Yes, theorizing a future possibility that has no president is, by definition, fantasy. I mean, you can do fantasy, it makes good science fiction, but until we have evidence that von Neumann probes exist and are capable of colonizing the entire galaxy, it remains fantasy. Theoretically we could build a high speed rail between Seattle and LA, we could build a permanent settlement on Antarctica, and we could replace our jet-planes with hydrogen powered flying wings, but until we do, a world with those things are just fantasy.
The only argument for von Neumann probes that I can think of is as a specific answer to the Fermi paradox. The universe should be filled with these probes, but since it obviously isn’t, we can infer that no civilization has reach the interstellar age.
I reject this framing, the Fermi paradox is only a paradox if you assume that space colonization is a thing that is not just possible, but inevitable. My solution to the Fermi paradox simply rejects this assumption. Civilization will not colonize definitely, they will do their space explorations with telescopes and targeted probes, and they won‘t build any von Neumann probes (at least not ones continue to replicate for dozens millennia).
Aside: I am aware of the irony that my description of civilizations outside of our solar system is also a fantasy.
Especially once you reach the “hundreds” level then given the technology exists and the people exist why would it stop, until there’s nowhere else to go.
There is the light cage issue where a civilisation can only spread so far with exponential growth before internal pressures overwhelm it (the leading edge never gets a chance to continue as it is overwhelmed by trailing edges)

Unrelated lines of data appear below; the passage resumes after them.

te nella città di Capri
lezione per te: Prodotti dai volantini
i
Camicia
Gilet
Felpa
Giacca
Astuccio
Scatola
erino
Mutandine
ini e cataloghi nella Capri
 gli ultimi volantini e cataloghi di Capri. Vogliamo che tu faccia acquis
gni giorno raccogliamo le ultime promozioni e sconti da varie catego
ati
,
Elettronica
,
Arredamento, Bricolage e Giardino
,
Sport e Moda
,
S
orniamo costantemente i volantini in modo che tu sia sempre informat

Even in that situation though you’d still have self replicating probes - likely at a far lower tech level than biological. Once you reach the tech to send one probe which can duplicate itself more than once using resources in a new system then its game over.
Send 50 probes to each of the 50 stars within 15 light years at 0.01c. If 10% make it they then use local materials and send 50 more, that’s 250 out in 1500 years. Then it’s 1250 out in 3000 years. Within a few millennia years you’ve got millions of probes spreading in an unstoppable way. The ones heading back “inwards” will fail, but those heading outwards will reach each new star dozens of times, only one will need to get there. Within 10 million years you’ve reached the entire galaxy.
To stop it you’d have to make a self replicating probe which was faster and did exactly the same thing and caught the earlier probe, but then when would that probe itself stop, it would have no way of knowing if there were any other “bad” probes to find without becoming the bad probe itself.
Living beings are the same. Once a few dozen have made it and passed on, it’s inevitable it will continue. It may leave out a hollowed husk in the origin point with all resources having being consumed in the centre, but that doesn’t matter as the centre has no way of affecting what happens on the edge, and one edge has no way of affecting another edge.